The final question is how there can be any benefit in international law for people who experience systemic intimate violence. I propose a theory of non-coercive compliance, which, based on the work of Professors Koh and Reisman, focuses on the impact of international law through norm infiltration. International law is a standard-setting spectrum, to which states can aspire and on which individuals can rely. Fuelled by international actors, NGOs, international bodies and trans-national organisations, international law can effect global change in intimate settings. Specifically, international law human rights law has two functions. The first is an expressive value: international law gives a name to harm that previously fell outside established legal principles and draws a conceptual boundary around such conduct, prohibiting it. Secondly, international law has an implementing capacity, compelling state to modify their laws in accordance with the international standards.

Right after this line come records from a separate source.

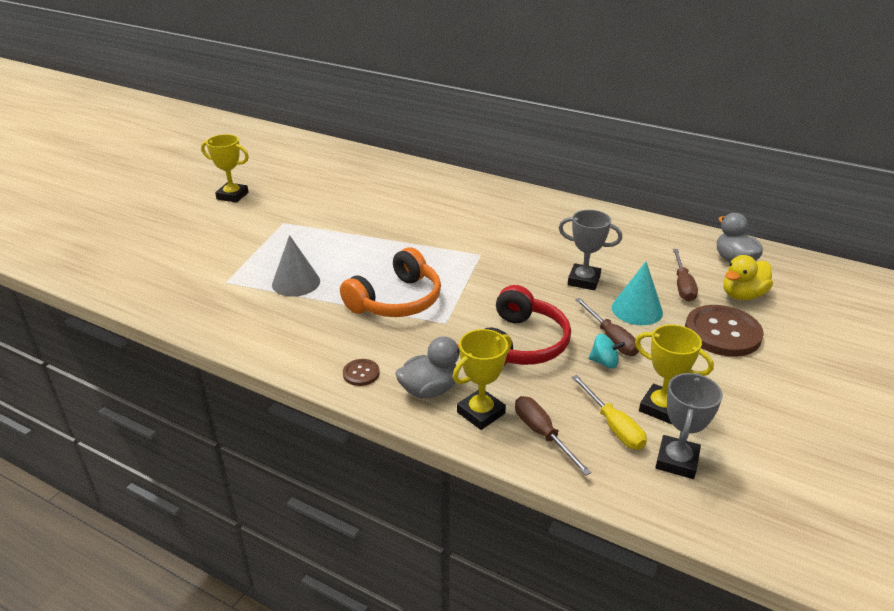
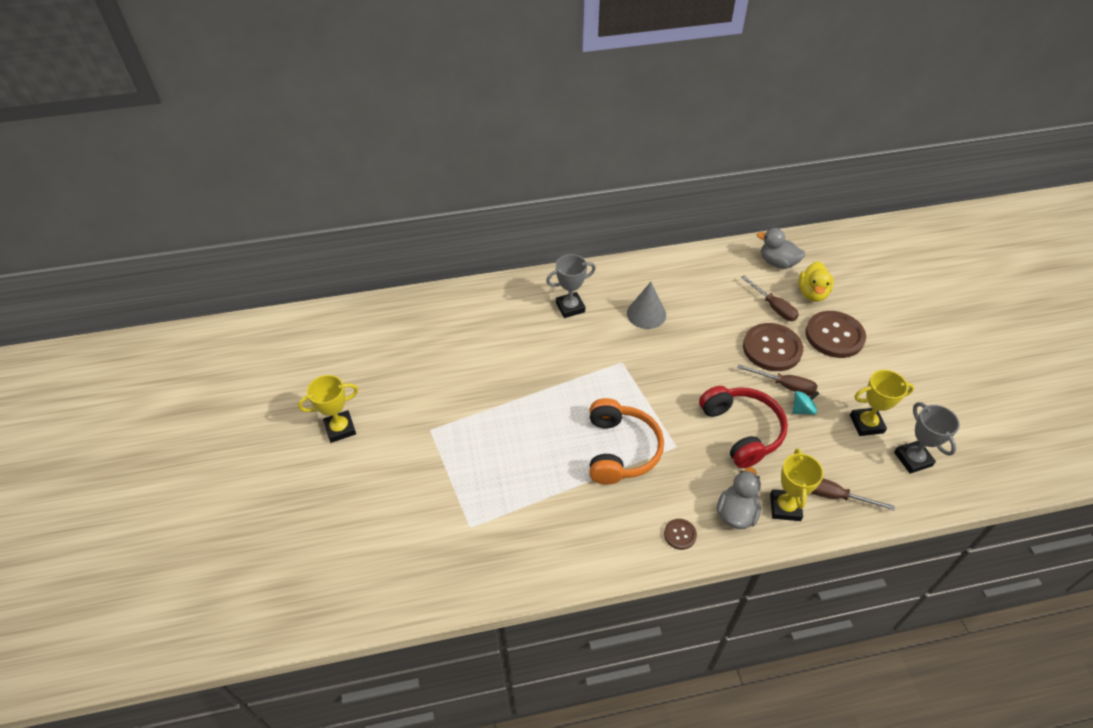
camera: 40 degrees left, 15 degrees up
(296, 282) = (527, 486): grey cone -> grey cone (646, 314)
(583, 280) = (714, 342): grey trophy -> grey trophy (570, 307)
(613, 426) = (859, 458): yellow screwdriver -> none
(637, 310) = (772, 348): turquoise cone -> brown button

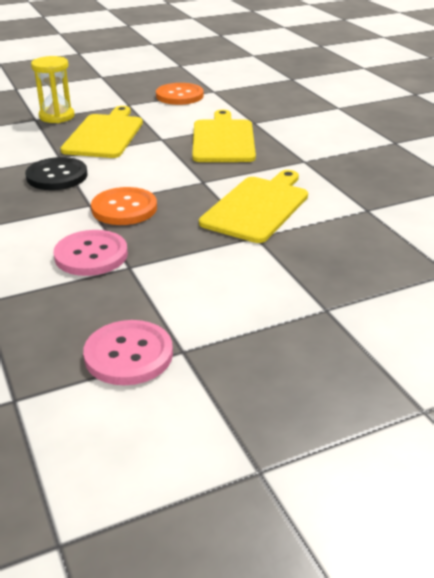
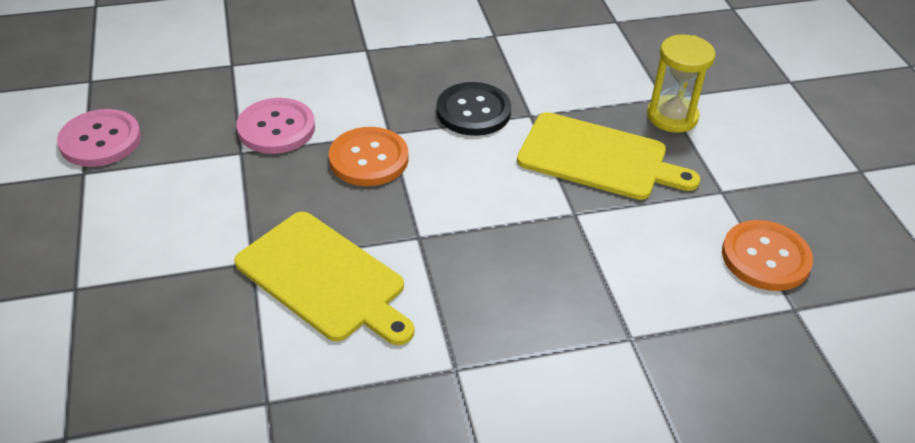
camera: 100 degrees right, 10 degrees up
(223, 139) = (559, 282): yellow cutting board -> none

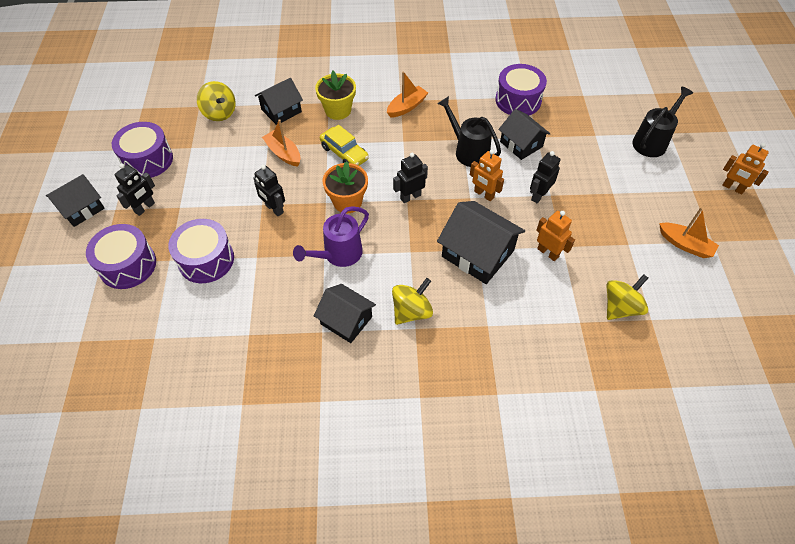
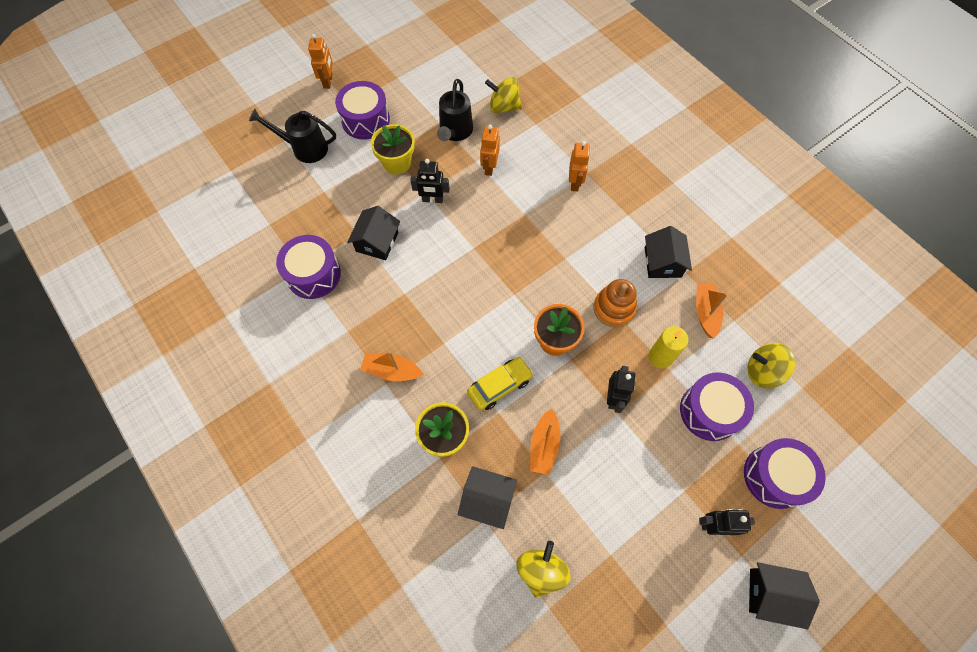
camera: 125 degrees left, 10 degrees up
(148, 160) = (663, 587): purple drum -> purple drum (365, 120)
(273, 258) = (660, 357): none -> yellow candle
(338, 255) = (613, 308): purple watering can -> orange stacking toy
(344, 153) = (499, 386): yellow car -> yellow car turned 45 degrees clockwise
(410, 197) = (509, 293): black robot -> none
(411, 311) = (617, 225): yellow spinning top -> yellow spinning top (762, 372)
(467, 151) = (417, 280): black watering can -> black watering can (455, 132)
(477, 253) = (528, 211): black house -> none
(483, 194) = (462, 239): orange robot -> orange robot (575, 183)
(597, 191) = (397, 163): none -> yellow flower pot
(685, 245) = (414, 91): orange boat -> orange boat (705, 312)

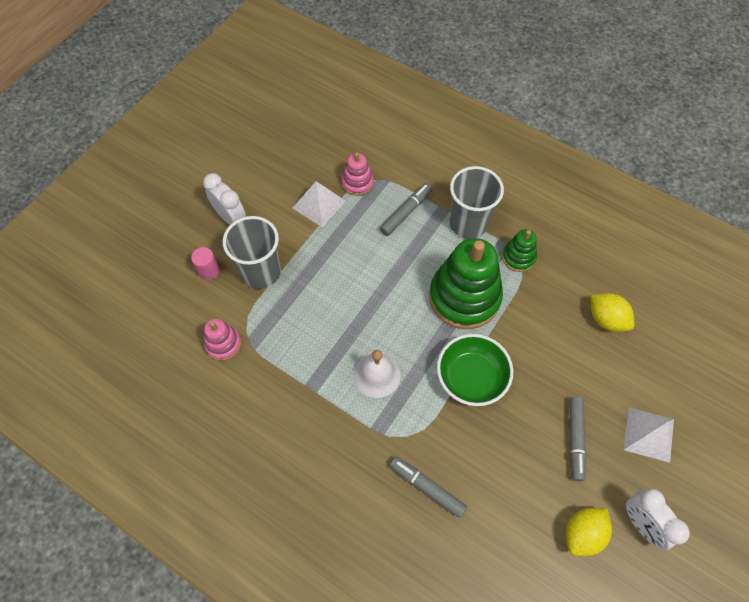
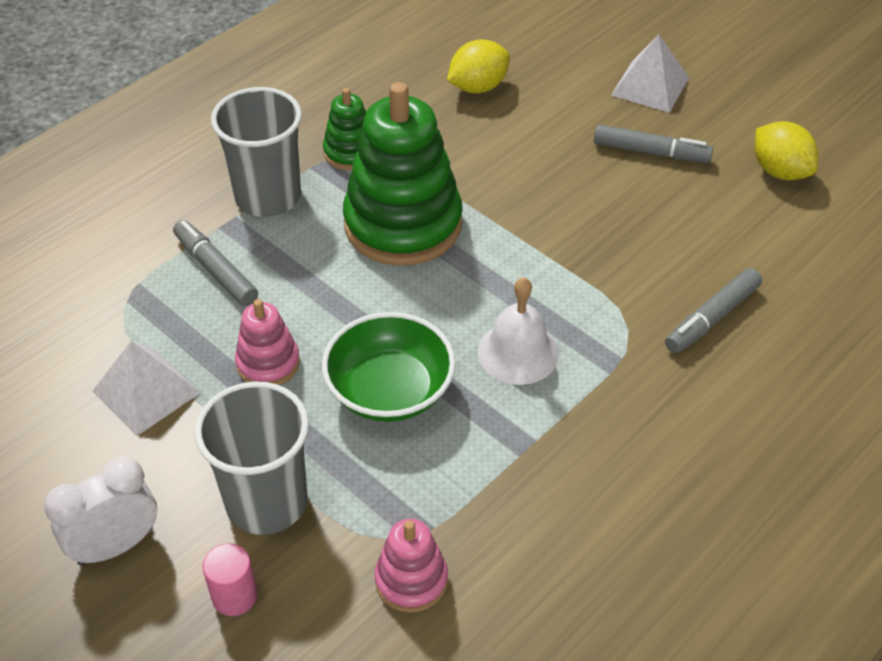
camera: 80 degrees left, 15 degrees down
(357, 183) = (122, 327): pink stacking toy -> pink stacking toy (268, 363)
(471, 377) = (542, 239): green bowl -> green bowl (390, 391)
(641, 524) = (767, 118): white clock -> none

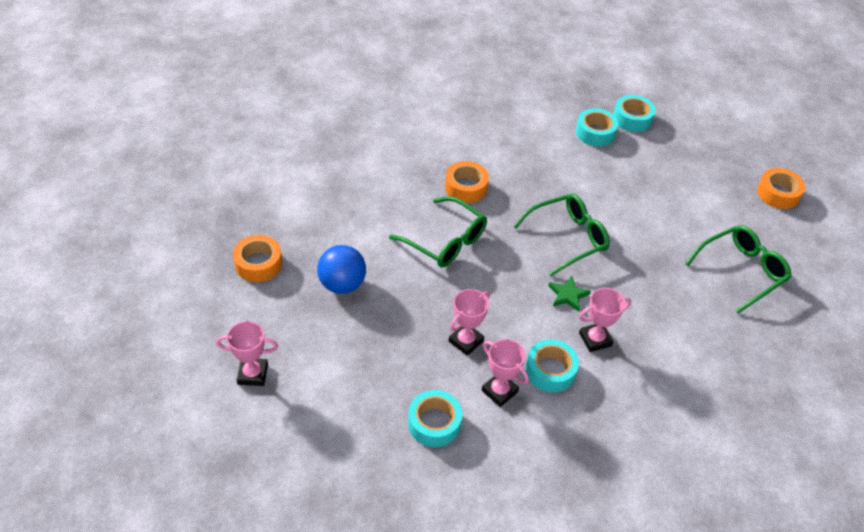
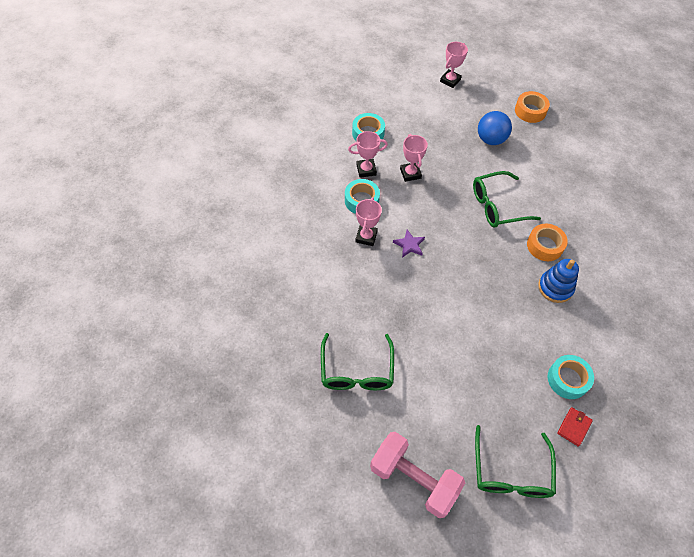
camera: 125 degrees right, 10 degrees up
(509, 165) = (555, 287): none -> blue stacking toy
(567, 238) = (458, 277): green glasses -> green glasses (511, 472)
(568, 295) = (409, 245): green star -> purple star
(632, 119) = (574, 427): turquoise tape -> red wallet
(778, 193) = (414, 479): orange tape -> pink dumbbell

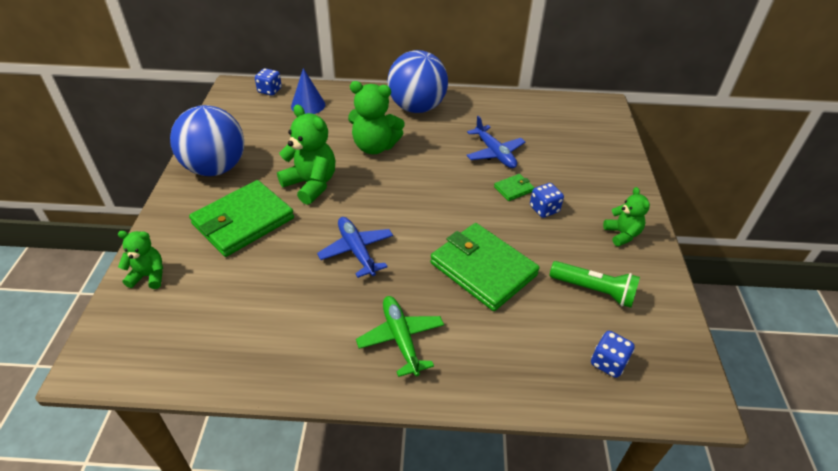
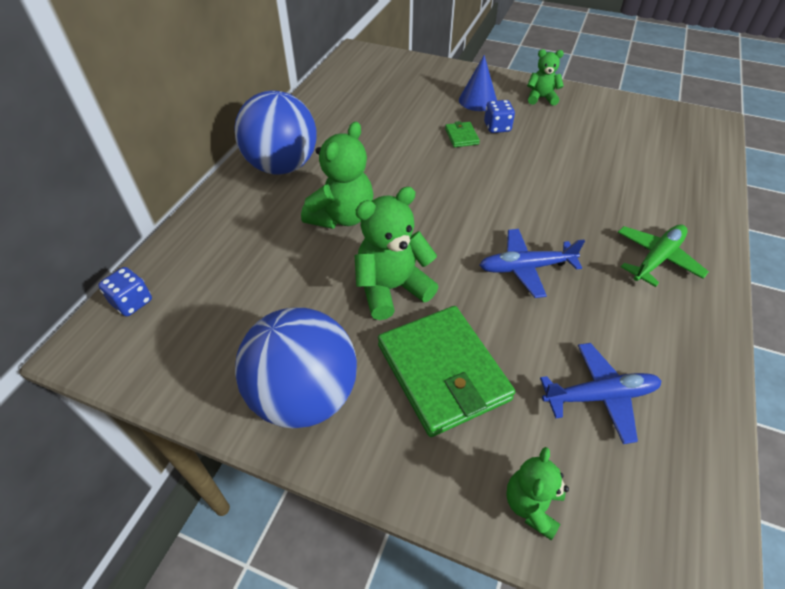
camera: 70 degrees left, 5 degrees up
(308, 105) = (206, 263): blue cone -> blue cone (477, 100)
(401, 339) = (656, 259): green plane -> green plane turned 135 degrees clockwise
(483, 269) = (570, 184): green wallet -> none
(494, 153) = (399, 133): blue plane -> blue plane (599, 396)
(594, 290) = (604, 131): green flashlight -> none
(608, 362) = (681, 147): blue dice -> none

These values of international law are best evidenced in respect of enforced disappearances. Traditionally, the legal remedies of habeas corpus and extra-judicial killings were not available to the families of the kidnapped political dissidents because the state denied involvement. It was only with the development of the concept of enforced disappearances and the lobbying at the international level, that the nuanced nature of this harm was properly understood and an appropriate legal response fashioned. Today the UN working group on enforced disappearances has clarified roughly 1,763 cases.
These benefits are also evident in respect of systemic intimate violence. An analysis of the CEDAW Committee’s reports from 1984 to present day reveals an interesting pattern. Prior to 1992 domestic violence is rarely mentioned in states’ reports to CEDAW or in the CEDAW committee’s responses. After 1992, however, domestic violence becomes the key feature of states’ reports and of the committee’s response. What happened in 1992? This period saw the greatest global call at the time regarding violence against women and the responsibility of states to prevent domestic violence. It culminated in the General Assembly Declaration on the Elimination of Violence against Women.
I analysed three states’ reports to CEDAW before and after 1992, namely, Nicaragua, Sweden and Mexico. In respect of each state the same pattern applies. Prior to 1992 there is no mention of domestic violence. After 1992 the states begin the process of describing law reform, policy creation and the allocation of funding to the problem of domestic violence. So international law not only facilitated a dialogue regarding domestic violence against women at international law but it led to significant legal changes at the national and municipal level.
This is not to overstate international law. Rather it demonstrates that international law works best when viewed as a forum for the creation of norms and standards that, through a process of norm creation and infiltration, can alleviate harm in the most intimate part of one’s life.